**WHAT THE EXERCISE ASKS:** If a picture appears in the records, skip it; copy everything else exactly.

════════

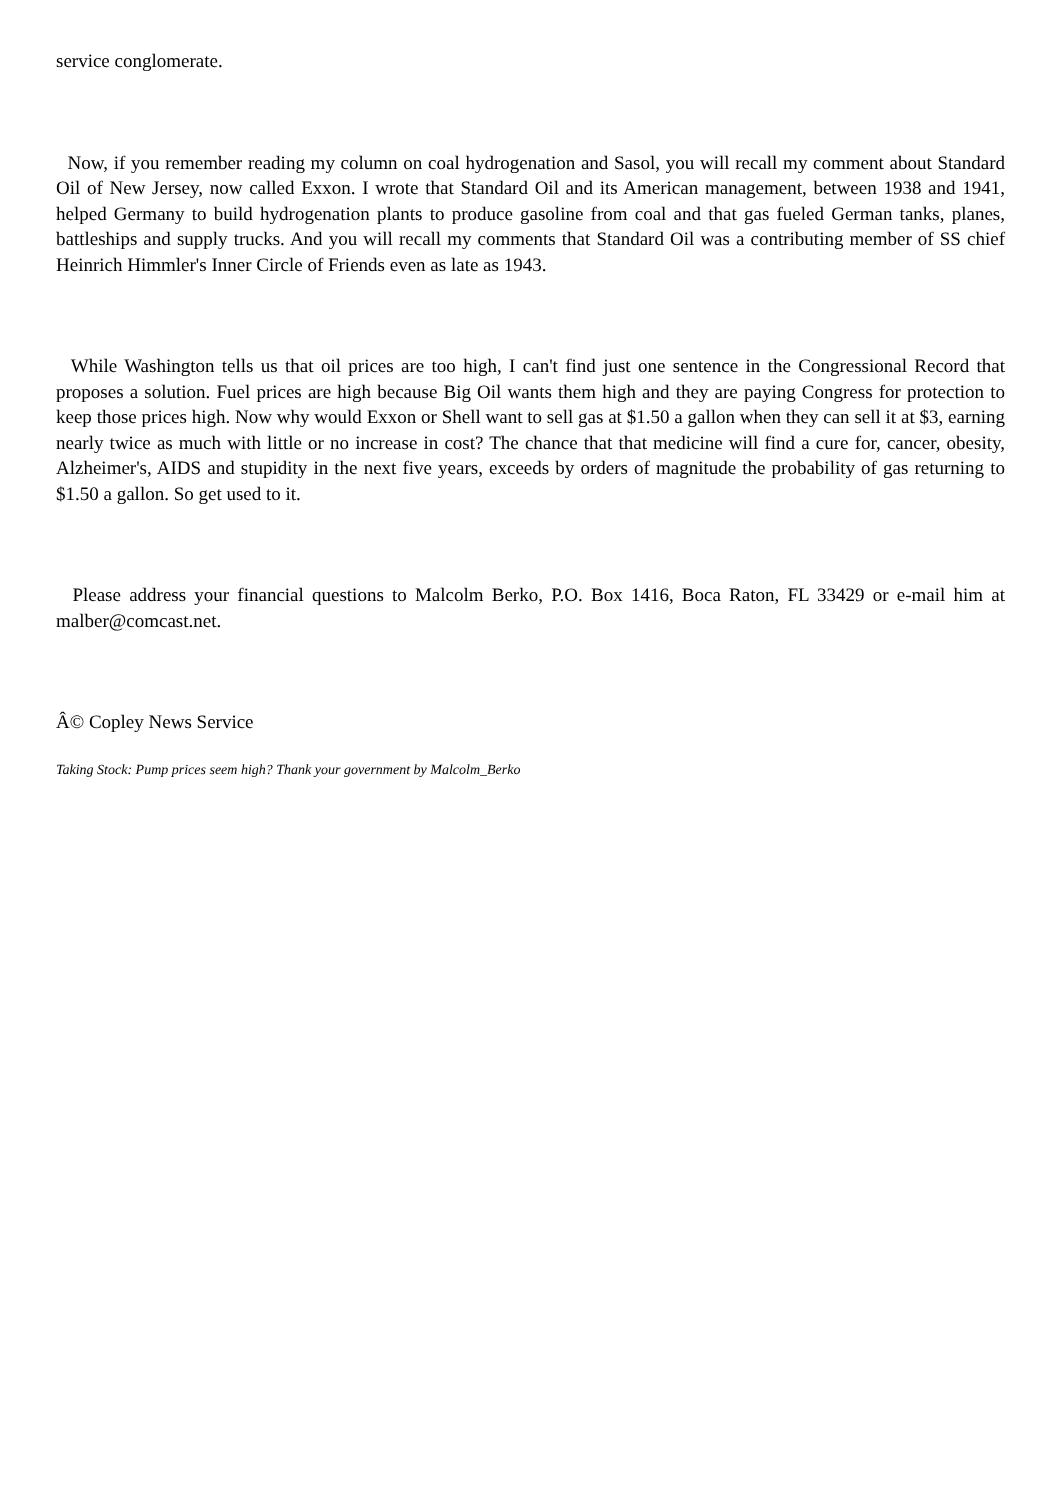service conglomerate.
Now, if you remember reading my column on coal hydrogenation and Sasol, you will recall my comment about Standard Oil of New Jersey, now called Exxon. I wrote that Standard Oil and its American management, between 1938 and 1941, helped Germany to build hydrogenation plants to produce gasoline from coal and that gas fueled German tanks, planes, battleships and supply trucks. And you will recall my comments that Standard Oil was a contributing member of SS chief Heinrich Himmler's Inner Circle of Friends even as late as 1943.
While Washington tells us that oil prices are too high, I can't find just one sentence in the Congressional Record that proposes a solution. Fuel prices are high because Big Oil wants them high and they are paying Congress for protection to keep those prices high. Now why would Exxon or Shell want to sell gas at $1.50 a gallon when they can sell it at $3, earning nearly twice as much with little or no increase in cost? The chance that that medicine will find a cure for, cancer, obesity, Alzheimer's, AIDS and stupidity in the next five years, exceeds by orders of magnitude the probability of gas returning to $1.50 a gallon. So get used to it.
Please address your financial questions to Malcolm Berko, P.O. Box 1416, Boca Raton, FL 33429 or e-mail him at malber@comcast.net.
Â© Copley News Service
Taking Stock: Pump prices seem high? Thank your government by Malcolm_Berko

════════

**ANSWER BOX:**
service conglomerate.
Now, if you remember reading my column on coal hydrogenation and Sasol, you will recall my comment about Standard Oil of New Jersey, now called Exxon. I wrote that Standard Oil and its American management, between 1938 and 1941, helped Germany to build hydrogenation plants to produce gasoline from coal and that gas fueled German tanks, planes, battleships and supply trucks. And you will recall my comments that Standard Oil was a contributing member of SS chief Heinrich Himmler's Inner Circle of Friends even as late as 1943.
While Washington tells us that oil prices are too high, I can't find just one sentence in the Congressional Record that proposes a solution. Fuel prices are high because Big Oil wants them high and they are paying Congress for protection to keep those prices high. Now why would Exxon or Shell want to sell gas at $1.50 a gallon when they can sell it at $3, earning nearly twice as much with little or no increase in cost? The chance that that medicine will find a cure for, cancer, obesity, Alzheimer's, AIDS and stupidity in the next five years, exceeds by orders of magnitude the probability of gas returning to $1.50 a gallon. So get used to it.
Please address your financial questions to Malcolm Berko, P.O. Box 1416, Boca Raton, FL 33429 or e-mail him at malber@comcast.net.
Â© Copley News Service
Taking Stock: Pump prices seem high? Thank your government by Malcolm_Berko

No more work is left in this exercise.